Вадим поднялся с кровати, оделся и наскоро ополоснул лицо в ванной, смежной со спальней. Потом он вернулся в спальню и, сбросив вещи с пуфа, сел на него и стал терпеливо ждать, пока его позовут. Непристально глядя в зеркало, он спрашивал у себя и у Того, Кто за зеркалом и за стеной, куда ему теперь идти и что делать. И, не получая ответа, поджимал губы и тихонько покачивал головой.

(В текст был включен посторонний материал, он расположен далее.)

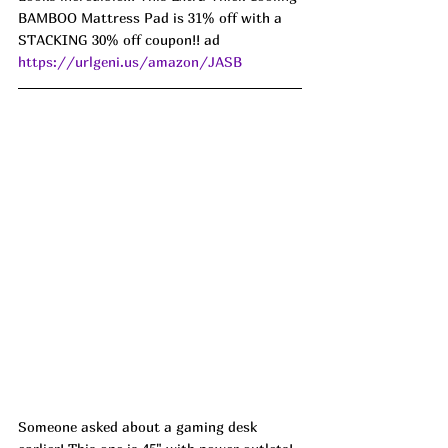
BAMBOO Mattress Pad is 31% off with a 
STACKING 30% off coupon!! ad 
https://urlgeni.us/amazon/JASB
Someone asked about a gaming desk 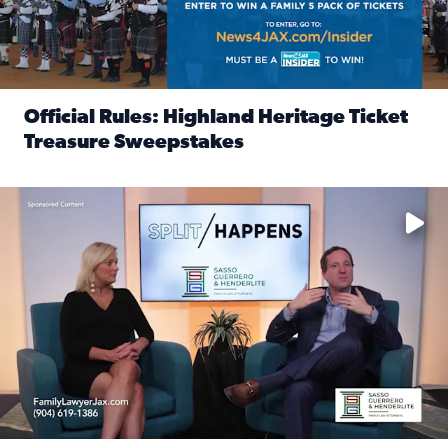
Official Rules: Highland Heritage Ticket
Treasure Sweepstakes
Read full article: Official Rules: Highland Heritage Tick
Fear and anxiety in divorce — why what you’re feeling is no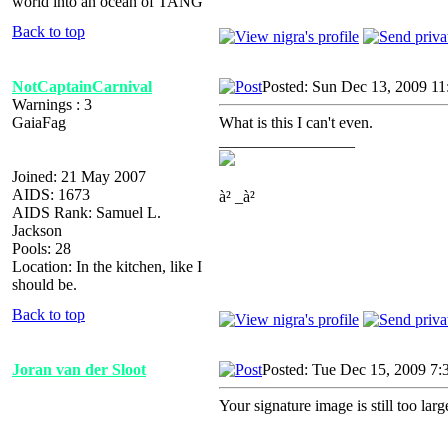
world into an ocean of TANG
Back to top
NotCaptainCarnival
Posted: Sun Dec 13, 2009 1
Warnings : 3
GaiaFag
What is this I can't even.
_________________
Joined: 21 May 2007
AIDS: 1673
à² _à²
AIDS Rank: Samuel L.
Jackson
Pools: 28
Location: In the kitchen, like I
should be.
Back to top
Joran van der Sloot
Posted: Tue Dec 15, 2009 7:
Your signature image is still too lar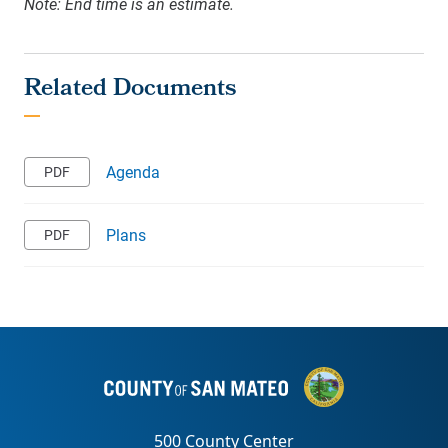
Note: End time is an estimate.
Agenda
Plans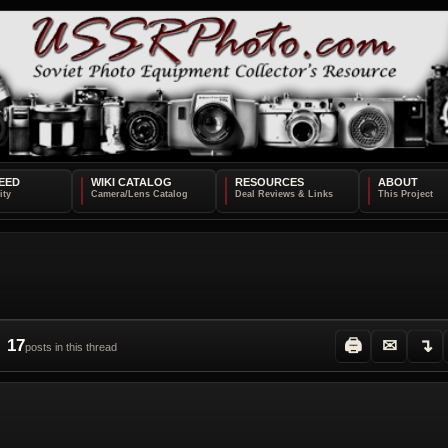
EED
WIKI CATALOG
RESOURCES
ABOUT
17
🖨
✉
↴
posts in this thread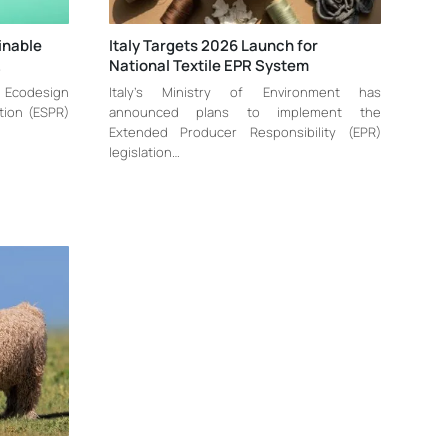
inable
Italy Targets 2026 Launch for
…
National Textile EPR System
w Ecodesign
Italy’s Ministry of Environment has
tion (ESPR)
announced plans to implement the
Extended Producer Responsibility (EPR)
legislation…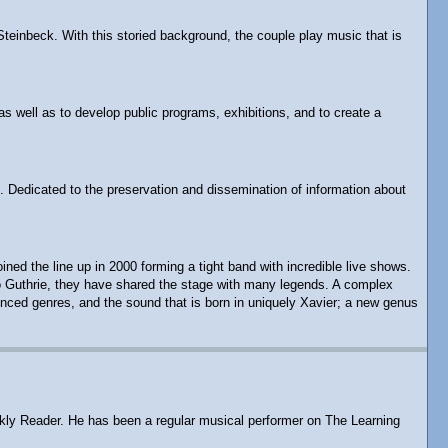
Steinbeck. With this storied background, the couple play music that is
as well as to develop public programs, exhibitions, and to create a
. Dedicated to the preservation and dissemination of information about
d the line up in 2000 forming a tight band with incredible live shows.
rlo Guthrie, they have shared the stage with many legends. A complex
enced genres, and the sound that is born in uniquely Xavier; a new genus
eekly Reader. He has been a regular musical performer on The Learning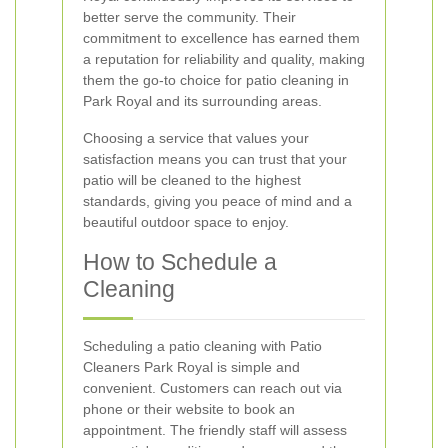
better serve the community. Their
commitment to excellence has earned them
a reputation for reliability and quality, making
them the go-to choice for patio cleaning in
Park Royal and its surrounding areas.
Choosing a service that values your
satisfaction means you can trust that your
patio will be cleaned to the highest
standards, giving you peace of mind and a
beautiful outdoor space to enjoy.
How to Schedule a
Cleaning
Scheduling a patio cleaning with Patio
Cleaners Park Royal is simple and
convenient. Customers can reach out via
phone or their website to book an
appointment. The friendly staff will assess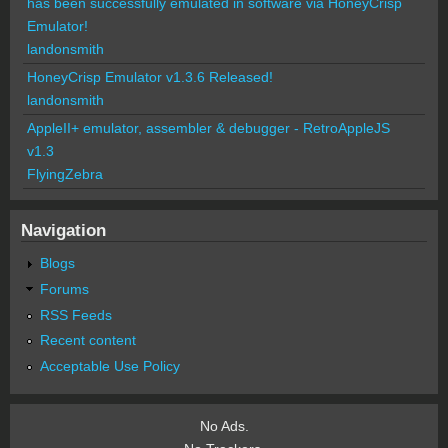
has been successfully emulated in software via HoneyCrisp
Emulator!
landonsmith
HoneyCrisp Emulator v1.3.6 Released!
landonsmith
AppleII+ emulator, assembler & debugger - RetroAppleJS
v1.3
FlyingZebra
Navigation
Blogs
Forums
RSS Feeds
Recent content
Acceptable Use Policy
No Ads.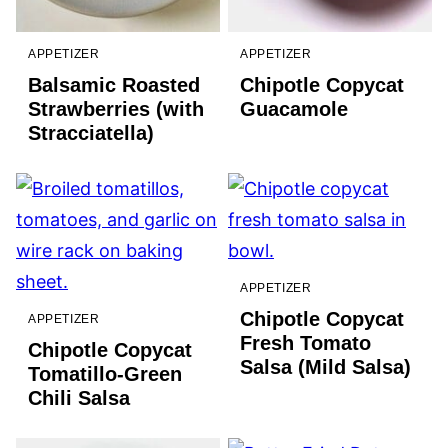
APPETIZER
APPETIZER
Balsamic Roasted
Chipotle Copycat
Strawberries (with
Guacamole
Stracciatella)
APPETIZER
Chipotle Copycat
APPETIZER
Fresh Tomato
Chipotle Copycat
Salsa (Mild Salsa)
Tomatillo-Green
Chili Salsa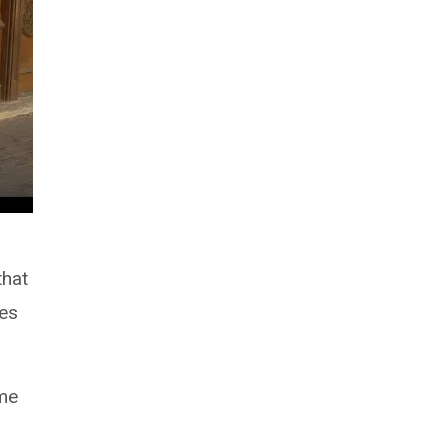
that
ues
ame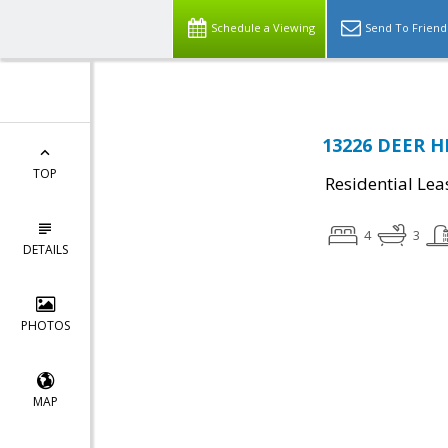
Schedule a Viewing
Send To Friend
13226 DEER H
TOP
Residential Lea
4
3
DETAILS
PHOTOS
MAP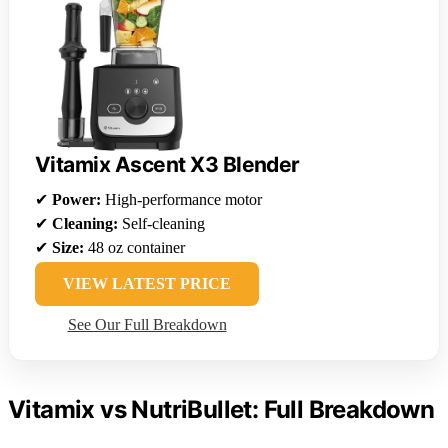
Vitamix Ascent X3 Blender
✔
Power:
High-performance motor
✔
Cleaning:
Self-cleaning
✔
Size:
48 oz container
VIEW LATEST PRICE
See Our Full Breakdown
Vitamix vs NutriBullet: Full Breakdown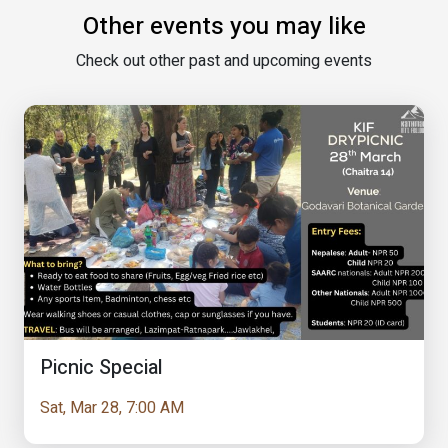
Other events you may like
Check out other past and upcoming events
Picnic Special
Sat, Mar 28, 7:00 AM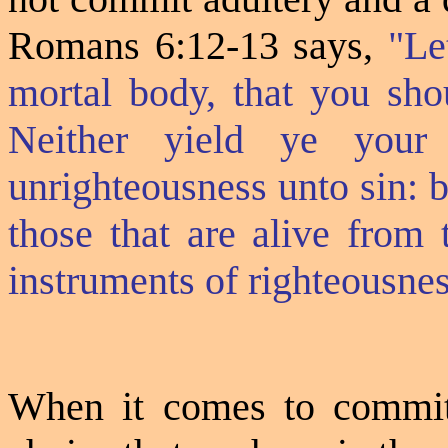
Romans 6:12-13 says,
"Le
mortal body, that you shou
Neither yield ye your
unrighteousness unto sin: 
those that are alive from
instruments of righteousne
When it comes to committi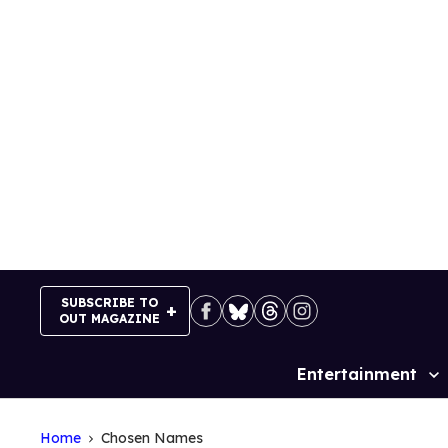
Skip
to
content
SUBSCRIBE TO
OUT MAGAZINE
Entertainment
Site
Navigation
Home
Chosen Names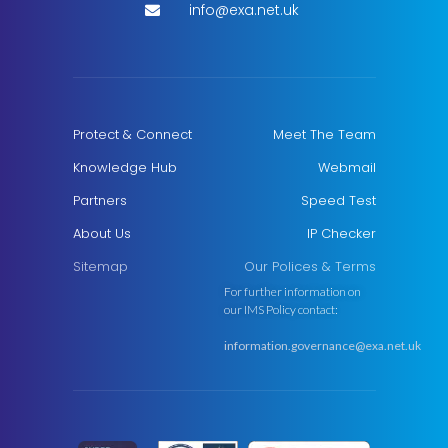
info@exa.net.uk
Protect & Connect
Meet The Team
Knowledge Hub
Webmail
Partners
Speed Test
About Us
IP Checker
Sitemap
Our Polices & Terms
For further information on
our IMS Policy contact:
information.governance@exa.net.uk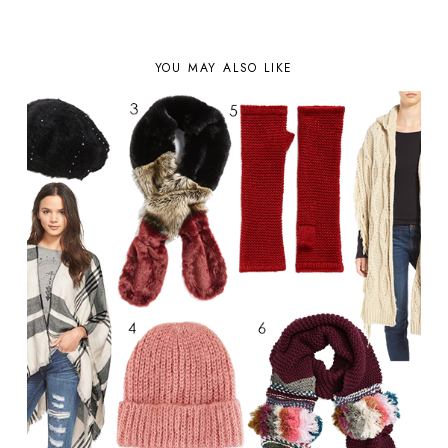
YOU MAY ALSO LIKE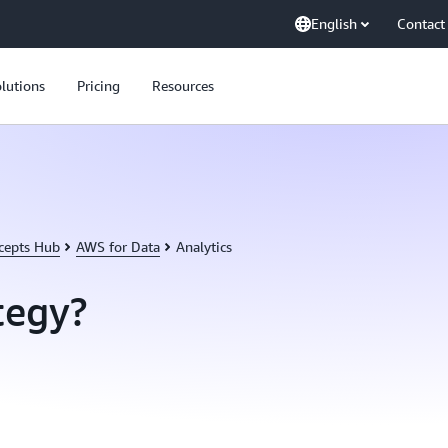
English
Contact
lutions
Pricing
Resources
cepts Hub
AWS for Data
Analytics
tegy?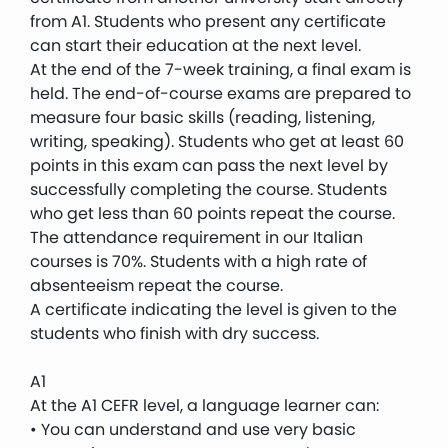
from A1. Students who present any certificate
can start their education at the next level.
At the end of the 7-week training, a final exam is
held. The end-of-course exams are prepared to
measure four basic skills (reading, listening,
writing, speaking). Students who get at least 60
points in this exam can pass the next level by
successfully completing the course. Students
who get less than 60 points repeat the course.
The attendance requirement in our Italian
courses is 70%. Students with a high rate of
absenteeism repeat the course.
A certificate indicating the level is given to the
students who finish with dry success.
A1
At the A1 CEFR level, a language learner can:
• You can understand and use very basic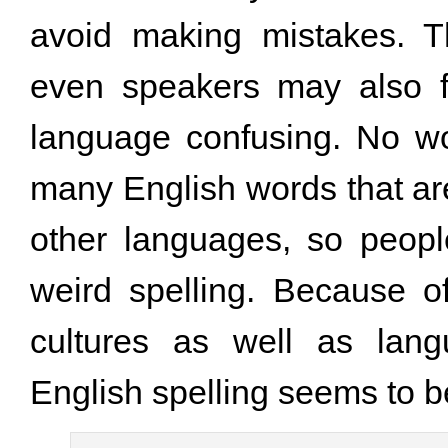
avoid making mistakes. Th
even speakers may also f
language confusing. No wo
many English words that a
other languages, so peop
weird spelling. Because o
cultures as well as lang
English spelling seems to b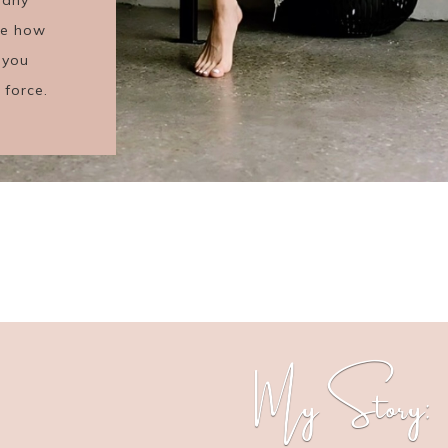
see how
 you
 force.
My Story: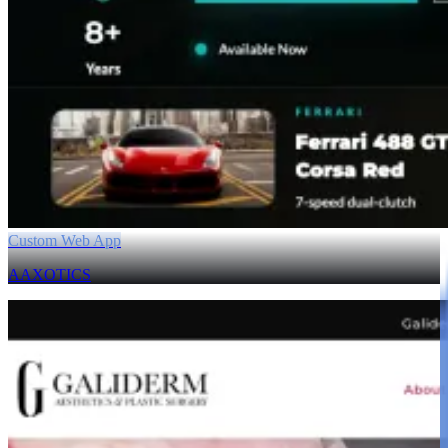
Custom Web App
AAXOTICS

Он не пошел к Лиру — сначала было стыдно за этот позорный вечер на Брайтон-бич, потом стало стыдно, что трусливо не пошел к старику ни сразу после вечера, ни назавтра, ни на третий день. И чем больше проходило дней, тем невозможней казалось ему возвращение к Лиру. Будь что будет, в конце концов! Старик, наверно, обижен до посинения, и он прав. А Вадим Соловьев мерзавец, верно. И все же мир собран из трагедий куда более существенных, чем эта обида, совершенно справедливая… Машинка вот пишущая осталась у Лира на бильярдном столе — но и это, впрочем, не большая беда: она Вадиму Соловьеву, литератору, в ближайшее время не понадобится. Неизвестно, когда понадобится.